Religious Buildings: Fees and Charges

Dr Offord: To ask the hon. Member for Banbury, representing the Church Commissioners, what recent assessment the Church Commissioners have made of the cost to visitors of accessing religious buildings. [163105]

Sir Tony Baldry: Of the 42 Dioceses in England (excluding Sodor and Man and Europe) only nine cathedrals charge an entry fee. Chester Cathedral has just abolished all entry charges.

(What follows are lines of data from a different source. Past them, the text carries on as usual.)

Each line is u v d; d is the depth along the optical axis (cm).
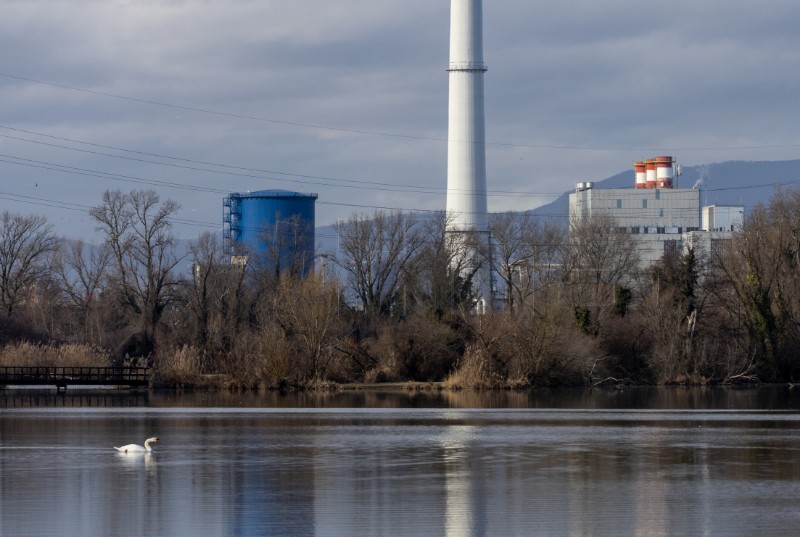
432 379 16338
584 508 6869
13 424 11212
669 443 9762
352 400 14162
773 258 17500
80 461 8638
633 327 17062
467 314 17062
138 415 12162
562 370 16062
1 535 6228
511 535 6203
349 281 19725
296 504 6975
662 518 6588
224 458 8812
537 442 9806
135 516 6656
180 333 17888
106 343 19225
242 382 15725
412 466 8412
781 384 16975
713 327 17412
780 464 8569
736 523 6475
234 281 18762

Unlike the national museums none of the Church of England’s cathedral or church buildings receive grant in aid from the Government.

All cathedrals which charge for entry give free access to those attending services (of which there are a number every day of the week), to those who arrive on pilgrimage or wish to pray, some give free entry on Sundays and at other times, generally early in the morning or late in the afternoon, and others give free entry to local residents or church attenders in their Dioceses.

Only two of the great parish churches charge entry fees or a modest charge to enter part of the church. They are St Bartholomew’s the Great in London Diocese and Holy Trinity Church, Stratford upon Avon in Coventry diocese the resting place of William Shakespeare.

Both the churches and cathedrals resort to charging primarily to recover the cost of repairing the fabric of the building due to the large volume of tourist visitors they receive.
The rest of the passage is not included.